With staff working remotely in Glengarriff, Clonakilty, Rosscarbery and of course Bantry, the range of functions that were being done remotely for three to four months included: Accounts; Risk management; Marketing; Credit control; Data protection; AML; and Online services.

“Staying ahead and preempting the evolving situation was, and is, a constant concern,” Siobhán explains.

The other main concerns were technical, communications and managing workloads. However, aside from a few teething problems at the beginning with IT and phones, overall the set-up is working so well that nearly everything but the counter and lending can now be done remotely. 

“As we went into lockdown we had to reorganise our online registrations and phone reception, as the volume increased significantly, so we switched those to remote workers to handle the volume and overflow. Communication was our priority.” 

Check-ins were done with staff, who were given questionnaires to make sure they had everything they needed, like equipment, chairs and so on, and that they were taking proper breaks and lunches. “We split the workloads to what could be done remotely and changed our opening hours and services to reduce pressure on frontline staff and ensure everyone’s safety,” explains Siobhán. Everyone signed in daily on Microsoft Teams so there was constant communication between staff, along with video calls and staff meetings. There was at least one back-up person for each task to take over or assist. 

Security risks were assessed prior to going remotely so there was a policy in place for staff to follow. “As the credit union’s system is locked down, no data can be printed or saved from the remote system,” says Siobhán. “No files or documents are allowed leave the office, so all printing by remote workers prints to the office.”

For the first couple of weeks, Siobhán worked at her kitchen table. “That was much too close to the fridge,” she laughs, “so as the days went on, I set up a proper office in a spare room.” She found that this made structuring work at lot easier, as she could close the door in the evening and be done instead of facing the temptation to check emails or finish a task.

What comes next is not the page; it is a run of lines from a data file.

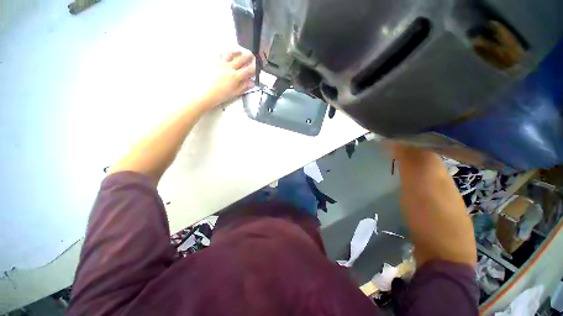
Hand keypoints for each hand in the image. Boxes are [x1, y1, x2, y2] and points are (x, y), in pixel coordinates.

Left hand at [199, 51, 255, 109]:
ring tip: (239, 52)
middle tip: (251, 54)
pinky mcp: (212, 62)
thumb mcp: (235, 93)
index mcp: (236, 76)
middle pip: (240, 59)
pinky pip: (219, 54)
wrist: (206, 93)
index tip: (257, 64)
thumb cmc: (221, 95)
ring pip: (230, 54)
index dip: (254, 66)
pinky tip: (225, 54)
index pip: (248, 70)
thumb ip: (244, 87)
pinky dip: (224, 53)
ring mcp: (220, 63)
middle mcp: (229, 67)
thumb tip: (252, 83)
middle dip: (247, 56)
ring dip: (236, 52)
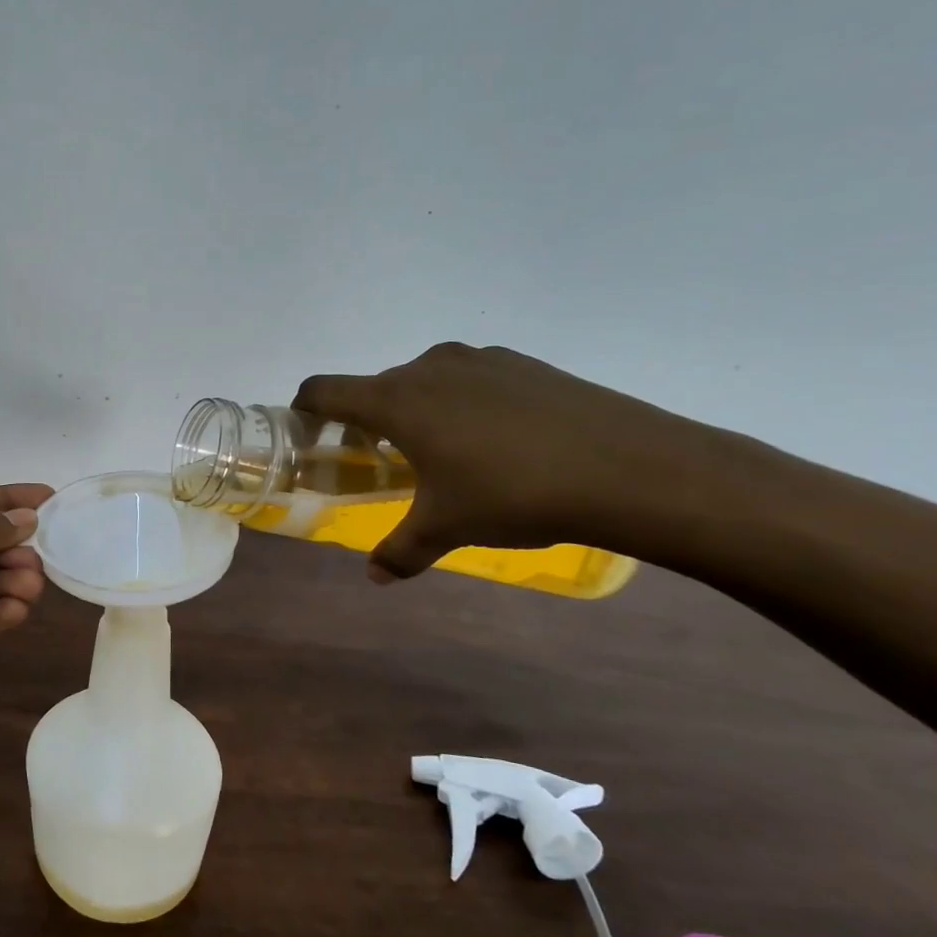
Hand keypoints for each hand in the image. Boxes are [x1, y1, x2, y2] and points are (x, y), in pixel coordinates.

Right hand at [294, 344, 703, 580]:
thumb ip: (401, 550)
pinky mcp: (523, 363)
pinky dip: (464, 403)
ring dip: (419, 410)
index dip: (306, 407)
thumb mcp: (448, 527)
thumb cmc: (514, 495)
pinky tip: (500, 441)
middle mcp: (429, 367)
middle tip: (386, 461)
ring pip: (425, 380)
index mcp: (397, 400)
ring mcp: (479, 360)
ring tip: (447, 452)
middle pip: (376, 387)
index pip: (324, 389)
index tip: (309, 431)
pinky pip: (470, 379)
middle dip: (370, 420)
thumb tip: (375, 577)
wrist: (630, 469)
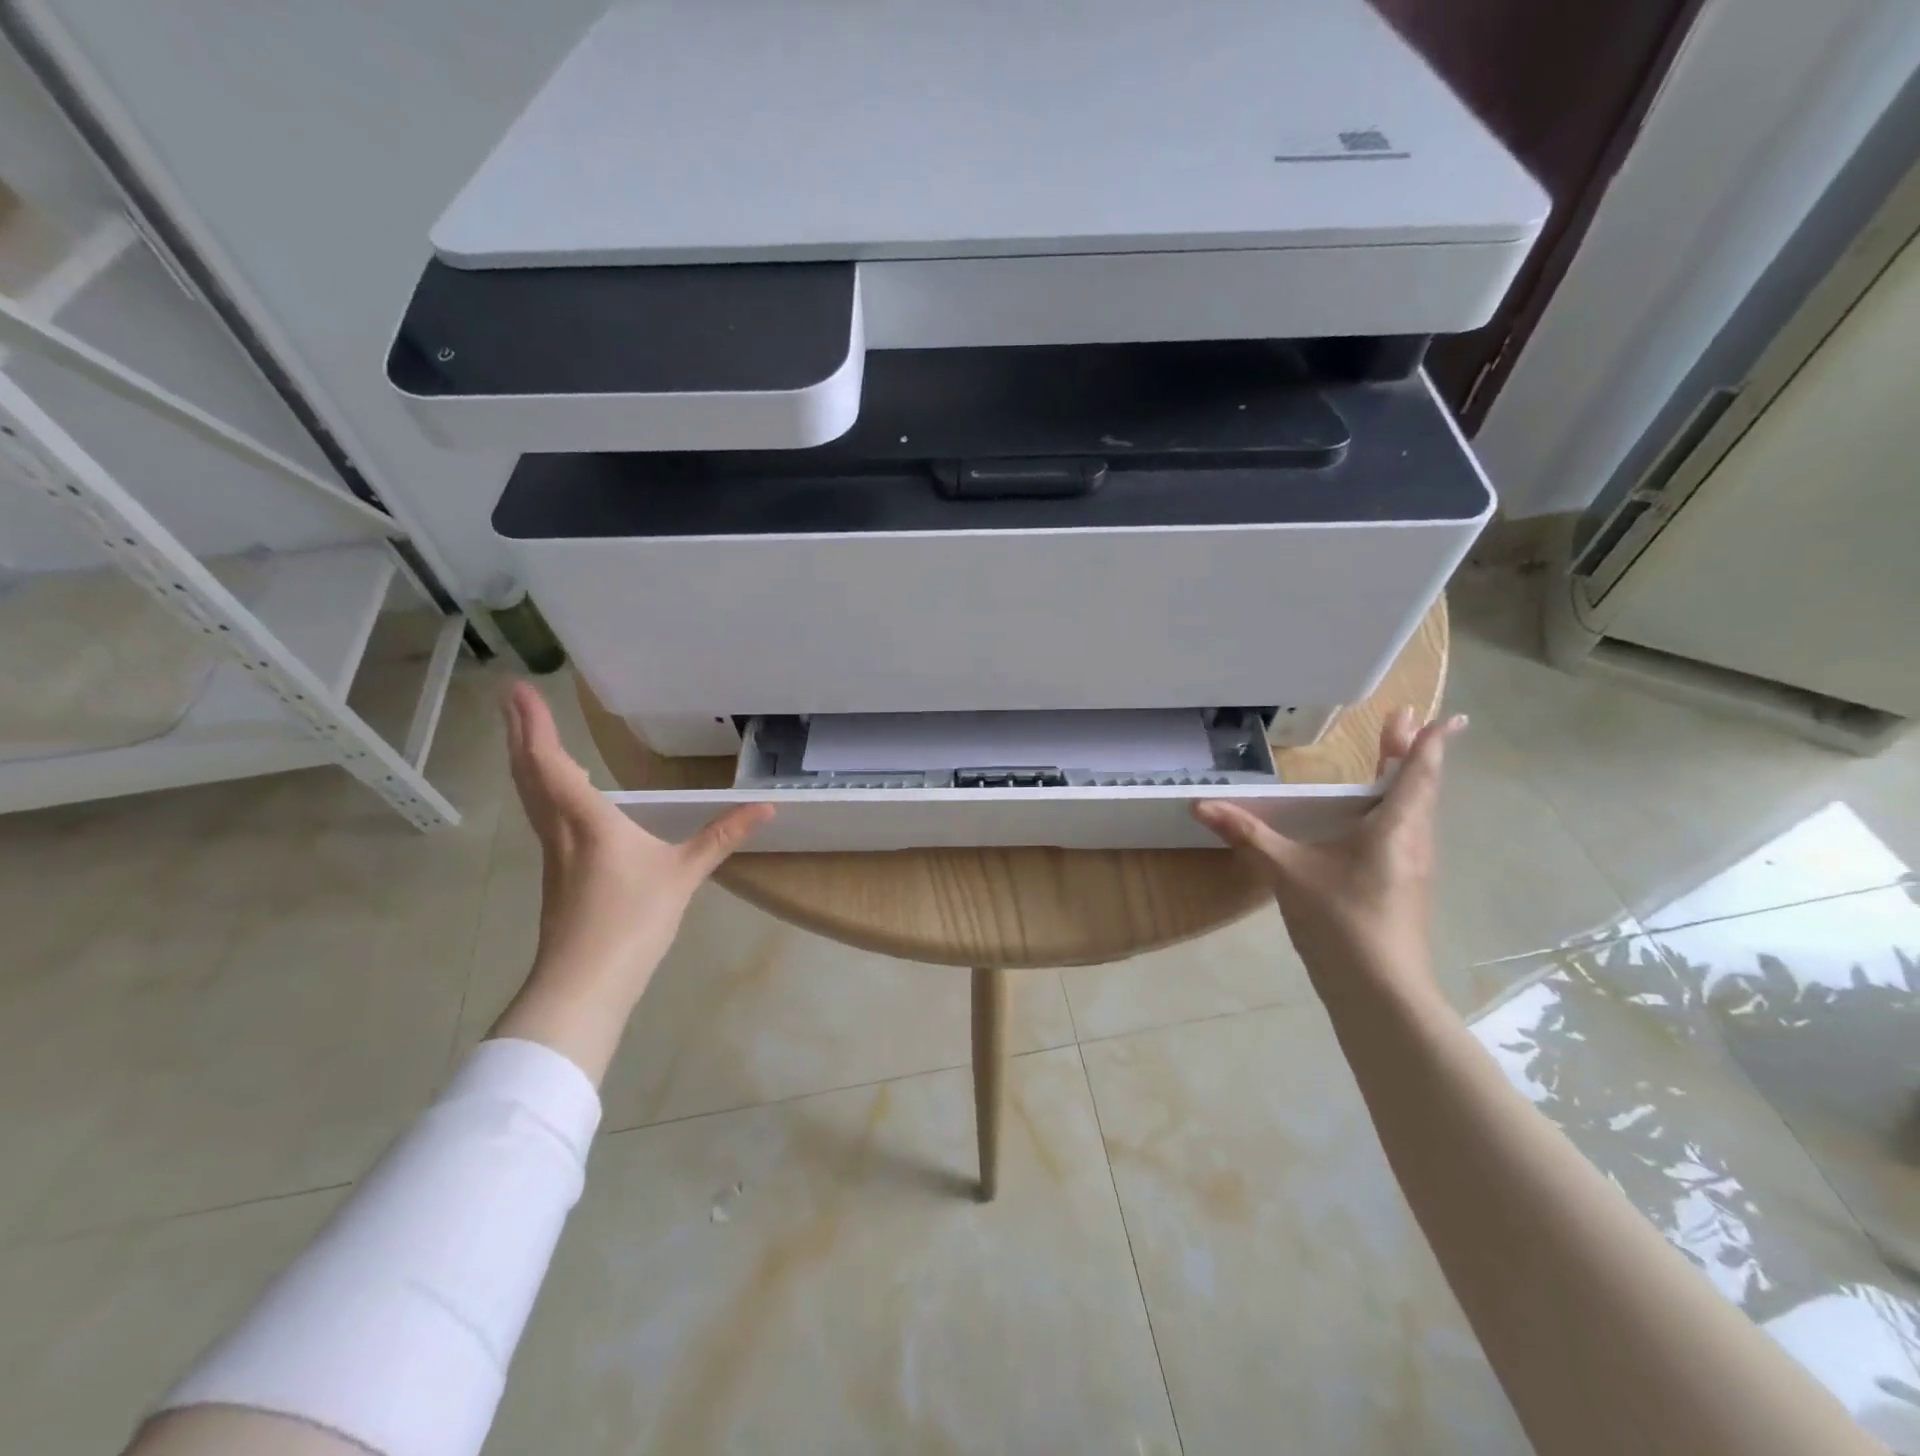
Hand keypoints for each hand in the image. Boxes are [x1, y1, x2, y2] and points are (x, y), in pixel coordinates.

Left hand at [491, 681, 772, 1081]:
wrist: (583, 983)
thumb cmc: (632, 921)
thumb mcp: (684, 874)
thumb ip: (722, 837)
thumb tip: (766, 807)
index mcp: (587, 821)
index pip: (553, 763)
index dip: (534, 725)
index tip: (519, 689)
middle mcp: (559, 830)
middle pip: (530, 773)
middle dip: (519, 733)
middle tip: (511, 697)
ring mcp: (552, 854)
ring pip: (530, 796)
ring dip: (525, 759)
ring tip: (526, 734)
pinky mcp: (556, 874)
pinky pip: (542, 816)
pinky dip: (541, 789)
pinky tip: (557, 794)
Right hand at [1194, 707, 1465, 1012]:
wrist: (1380, 994)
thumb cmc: (1343, 922)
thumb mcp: (1288, 873)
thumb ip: (1248, 836)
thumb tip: (1201, 805)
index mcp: (1394, 830)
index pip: (1415, 775)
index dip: (1425, 743)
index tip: (1443, 716)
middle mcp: (1411, 843)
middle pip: (1416, 789)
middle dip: (1409, 753)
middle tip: (1403, 721)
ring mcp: (1410, 870)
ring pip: (1412, 814)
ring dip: (1403, 783)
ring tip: (1388, 762)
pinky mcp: (1402, 891)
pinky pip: (1402, 837)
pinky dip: (1393, 813)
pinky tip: (1371, 825)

“It was quite an adjustment at first, as I’m never at home; I’m always out or working, but my dog was delighted…and I found that I was more focused as there are less distractions at home!” Aside from getting the separation between work and home right and missing the structure and camaraderie of the office, Siobhán found not being able to visit family and friends or go to gigs the biggest challenge. 

And although she didn’t miss the daily commute, she really missed Bantry. “I live in the countryside, so I missed being able to pop out of the office to grab a coffee, or lunch, or having a look around the shops in the town.”

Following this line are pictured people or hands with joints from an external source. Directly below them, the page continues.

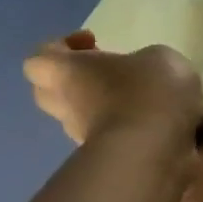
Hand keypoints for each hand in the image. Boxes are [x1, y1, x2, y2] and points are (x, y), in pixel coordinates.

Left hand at [23, 30, 202, 149]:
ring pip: (83, 116)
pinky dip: (130, 127)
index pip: (41, 58)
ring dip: (106, 105)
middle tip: (110, 71)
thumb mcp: (158, 57)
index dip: (62, 47)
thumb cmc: (149, 90)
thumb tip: (142, 73)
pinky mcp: (110, 158)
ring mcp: (85, 136)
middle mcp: (68, 105)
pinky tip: (161, 120)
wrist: (158, 150)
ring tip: (144, 97)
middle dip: (76, 80)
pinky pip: (113, 136)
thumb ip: (143, 61)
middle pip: (50, 91)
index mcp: (69, 72)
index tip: (94, 42)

Now back working in the Bantry office, Siobhán says it’s “a new normal”. “We have PPE and extra precautions in place but it’s now become part of the routine to sanitise frequently and check temperatures every morning. There are aspects from the lockdown that improved our practices that we will continue with.”

In terms of risk assessment, Siobhán’s advice to businesses that have staff members working from home is to assess the IT risks, data protection risks and health and safety, as well insurance for staff working from home.  

When she’s not ensuring that the credit union is maintaining compliance with legislation and best practices and minimising risk exposures, Siobhán can be found on the beach with her dog or out with friends – restrictions permitting!